Are you buying something? Then you pay with pesos. The sums can get higher, because 1 euro is about 680 pesos. If you buy something for 7,000 pesos, the value is only about 10 euros. People like to go to the market to buy fresh fruit and vegetables.

Life in the city and in the country

90 percent of all Chileans live in the city. A third of all Chileans live in the capital Santiago. In rural areas, the supply is much worse, there is hardly any work and education opportunities there are also much worse. So many Chileans moved to the cities.

Most people in Chile are fine. Extreme poverty is rare. Nevertheless: The distribution of income in Chile is quite uneven. In addition to wealthy families with servants, there are also families who live in huts in remote villages or who live in slums.

Some of these neighborhoods were created when people who came to the city from the countryside simply took and occupied uninhabited land, for example on sewers or motorway bridges. Over the course of many years, stronger houses are built from cardboard huts.

Eating in Chile

What do the Chileans like?

What do you eat in Chile? Corn and potatoes are staple foods in Chile that the natives ate. The Spaniards brought wheat, which is also often used today. Meat is also part of a real Chilean meal. People like to grill together at an asado, as it is called here. The long coast also provides repeated supplies of fish. Bread or marraquetas are served with many dishes. These are bread rolls made from wheat flour.

Eating in Chile

Typically Latin America

Food that is typical of all of Latin America is also popular here: empanadas, for example, are filled dumplings. Here, humitas are bags made from corn leaves in which a corn porridge cooks. Stews are also popular. A well-known stew in Chile is cazuela. Chicken or beef, potatoes, corn on the cob and pumpkin as well as other vegetables such as green beans or rice are part of it. Usually you eat the broth first and then the solid ingredients.
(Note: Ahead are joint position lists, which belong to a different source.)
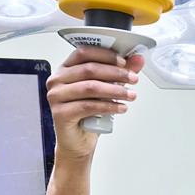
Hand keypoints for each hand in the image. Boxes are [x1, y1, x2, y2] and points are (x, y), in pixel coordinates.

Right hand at [45, 47, 144, 161]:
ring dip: (115, 90)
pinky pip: (88, 106)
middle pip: (88, 69)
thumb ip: (121, 73)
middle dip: (115, 73)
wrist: (78, 141)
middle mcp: (57, 80)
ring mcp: (55, 96)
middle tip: (133, 79)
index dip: (105, 55)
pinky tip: (121, 107)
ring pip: (90, 87)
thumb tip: (138, 60)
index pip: (83, 52)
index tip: (124, 62)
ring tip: (131, 95)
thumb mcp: (107, 90)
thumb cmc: (89, 114)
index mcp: (66, 69)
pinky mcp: (60, 113)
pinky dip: (108, 106)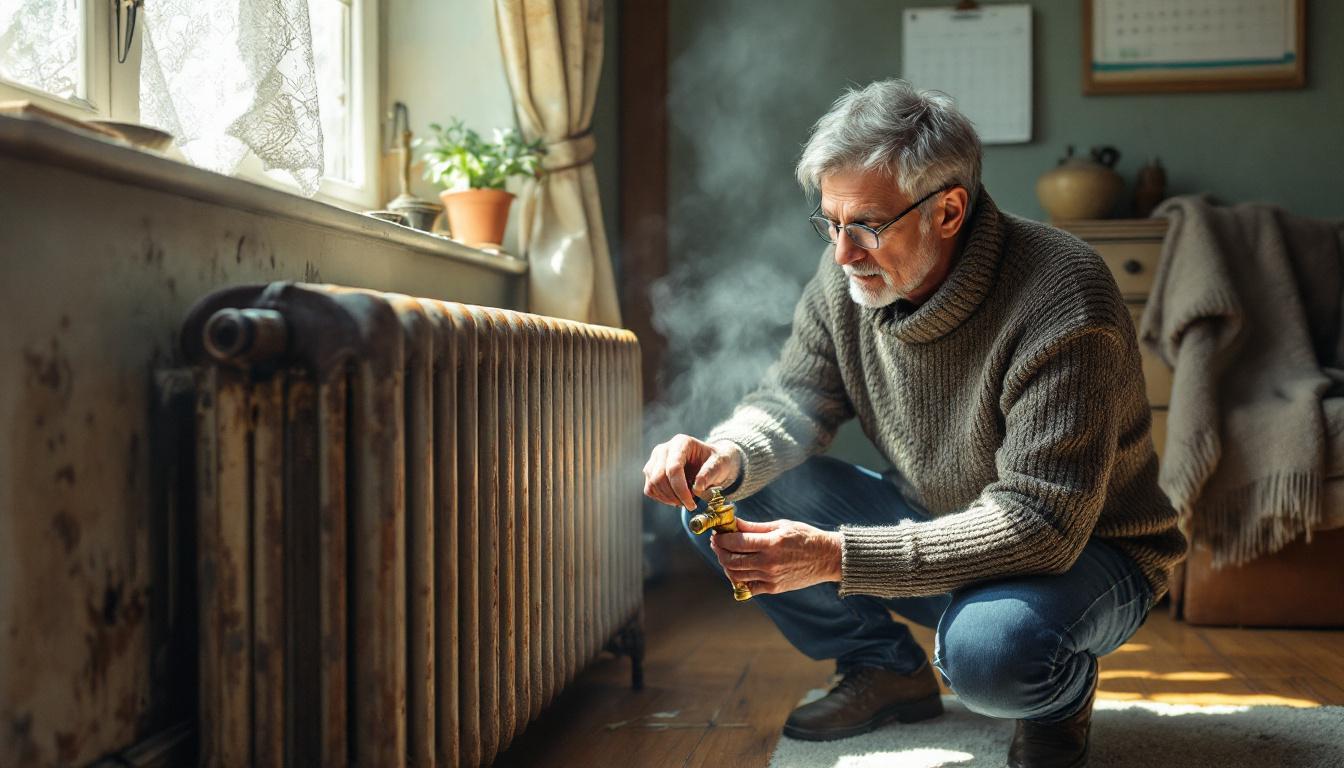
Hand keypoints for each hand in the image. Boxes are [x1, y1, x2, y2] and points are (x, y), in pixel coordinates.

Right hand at [642, 434, 742, 508]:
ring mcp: (655, 460)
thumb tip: (697, 487)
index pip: (673, 468)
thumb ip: (710, 473)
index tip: (691, 504)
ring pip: (652, 485)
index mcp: (681, 443)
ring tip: (685, 499)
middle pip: (659, 477)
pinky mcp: (651, 471)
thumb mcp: (720, 465)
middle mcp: (664, 449)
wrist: (711, 463)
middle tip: (690, 504)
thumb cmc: (716, 462)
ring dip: (668, 498)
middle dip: (674, 496)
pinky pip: (650, 489)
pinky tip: (676, 498)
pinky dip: (662, 498)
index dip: (680, 489)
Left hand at [710, 518, 841, 595]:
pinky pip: (748, 588)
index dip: (722, 537)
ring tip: (726, 554)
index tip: (717, 533)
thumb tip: (733, 522)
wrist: (827, 558)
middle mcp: (768, 563)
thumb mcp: (780, 525)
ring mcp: (770, 578)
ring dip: (725, 564)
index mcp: (771, 544)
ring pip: (736, 574)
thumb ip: (754, 527)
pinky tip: (737, 570)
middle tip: (717, 542)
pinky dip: (738, 579)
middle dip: (719, 550)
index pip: (736, 542)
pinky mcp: (773, 588)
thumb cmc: (805, 537)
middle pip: (731, 560)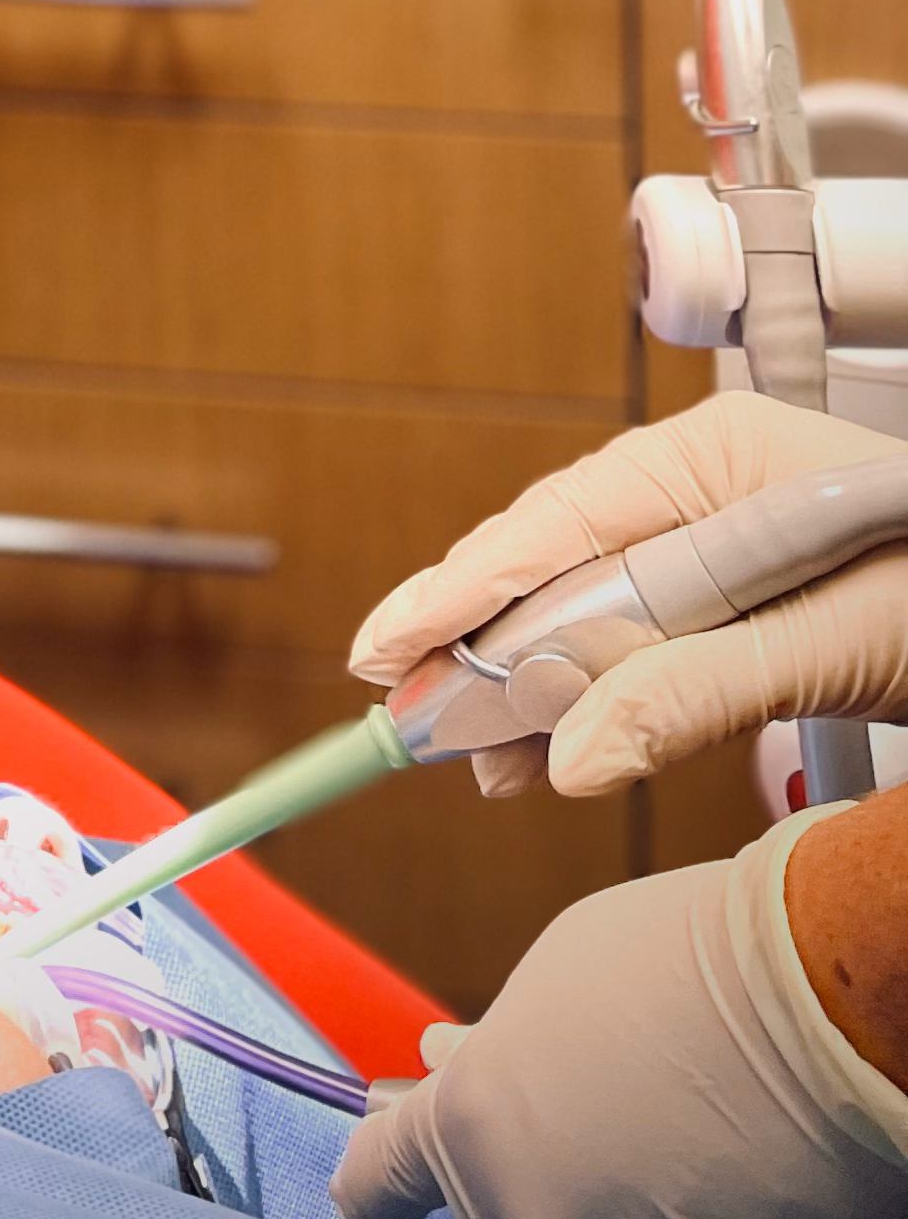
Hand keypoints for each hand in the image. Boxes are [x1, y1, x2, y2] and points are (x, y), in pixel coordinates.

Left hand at [331, 819, 907, 1218]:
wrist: (825, 1009)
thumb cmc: (684, 968)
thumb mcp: (550, 986)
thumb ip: (492, 1051)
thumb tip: (451, 1069)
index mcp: (470, 1139)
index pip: (378, 1181)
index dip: (369, 1182)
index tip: (365, 1192)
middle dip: (497, 1173)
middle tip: (541, 1122)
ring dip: (582, 1198)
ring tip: (637, 1128)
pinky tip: (686, 1173)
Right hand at [349, 396, 907, 795]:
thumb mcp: (832, 643)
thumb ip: (692, 693)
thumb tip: (565, 762)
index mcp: (719, 456)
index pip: (560, 522)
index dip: (464, 591)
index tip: (387, 648)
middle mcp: (706, 488)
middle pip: (559, 567)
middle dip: (482, 649)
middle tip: (402, 716)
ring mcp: (721, 546)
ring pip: (589, 616)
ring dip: (529, 691)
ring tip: (464, 756)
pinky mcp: (739, 608)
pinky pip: (637, 648)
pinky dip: (588, 702)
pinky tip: (539, 749)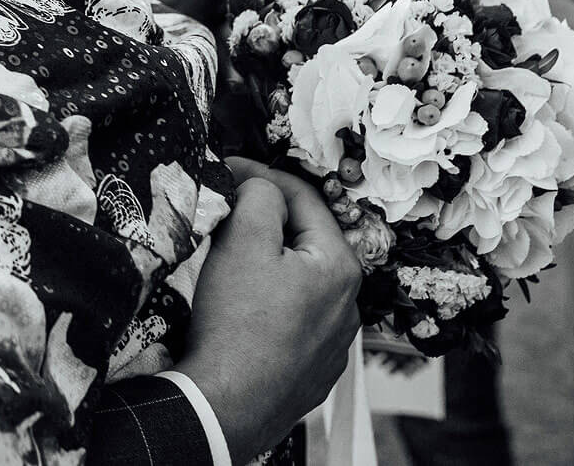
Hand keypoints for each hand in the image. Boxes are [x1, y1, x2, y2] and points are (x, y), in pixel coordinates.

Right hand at [178, 158, 362, 462]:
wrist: (226, 405)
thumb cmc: (236, 325)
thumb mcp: (244, 240)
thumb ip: (260, 195)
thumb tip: (263, 184)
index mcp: (340, 267)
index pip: (304, 198)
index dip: (262, 174)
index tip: (229, 168)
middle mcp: (347, 306)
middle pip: (304, 241)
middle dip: (266, 222)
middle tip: (225, 214)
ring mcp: (332, 343)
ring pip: (300, 282)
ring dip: (270, 265)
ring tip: (229, 264)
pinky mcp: (312, 370)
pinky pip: (294, 319)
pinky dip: (271, 304)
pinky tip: (243, 310)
Morning, noon, evening and once?

In addition to breakfast, lunch and dinner, people in Chile also have a snack in the late afternoon or early evening. This is called tomar once. That literally means “to take elf”. This snack is taken between 5 and 9 p.m. and there is always tea (or coffee), bread or cake. The actual dinner then takes place very late, for example around 10 p.m. Or you can leave it out completely, that also happens.

German cake

The German immigrants also brought their recipes with them from home and thus influenced Chilean cuisine. This is how you get cake in bakeries – it’s called just like ours and it’s pronounced that way. Often the fruit cake, especially apple cake, but also, for example, streusel cake. Our Berliners (which are called pancakes in Berlin) are also available here as Berlinesas.

Hot dog in Chilean

Hot dogs are also known here, but they are called Completo in Chile and are a little different from ours. The sausage in the bread is accompanied by avocado mousse, sauerkraut (ChucrĂș) and a chili paste.


Behind this name is a popular Chilean side dish. They are brown algae that, like vegetables, are eaten with meat or processed in a salad.

Pastel de Choclo

People like this dish: pastel de choclo, a kind of pate made from corn. A corn dough is made for this, which is poured over a meat filling. The whole thing is then baked in the oven. The filling is called pino and is also used for empanadas.


This is the name of small flatbreads baked in oil. We would call them a buffer. But they are made from wheat flour or, in Chile, from pumpkin. There is also a sauce. In addition to mustard, the pebre sauce (made from onions, tomatoes and garlic) or, as a sweet variant, the chancaca sauce (made from sugar cane juice and with orange peel) are typical for Chile. Would you like to make sopaipillas yourself?